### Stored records
****************************************

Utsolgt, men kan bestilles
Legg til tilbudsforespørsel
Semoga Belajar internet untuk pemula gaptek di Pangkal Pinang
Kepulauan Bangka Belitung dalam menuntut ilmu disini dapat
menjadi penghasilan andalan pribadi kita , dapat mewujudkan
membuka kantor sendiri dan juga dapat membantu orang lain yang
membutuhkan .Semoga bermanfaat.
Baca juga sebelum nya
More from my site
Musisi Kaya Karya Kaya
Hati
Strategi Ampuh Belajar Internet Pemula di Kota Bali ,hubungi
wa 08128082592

****************************************

Copy nothing except the lines from the one with "membutuhkan .Semoga bermanfaat." through the end of the records; keep each exactly as it appears, first and last included.

membutuhkan .Semoga bermanfaat.
Baca juga sebelum nya
More from my site
Musisi Kaya Karya Kaya
Hati
Strategi Ampuh Belajar Internet Pemula di Kota Bali ,hubungi
wa 08128082592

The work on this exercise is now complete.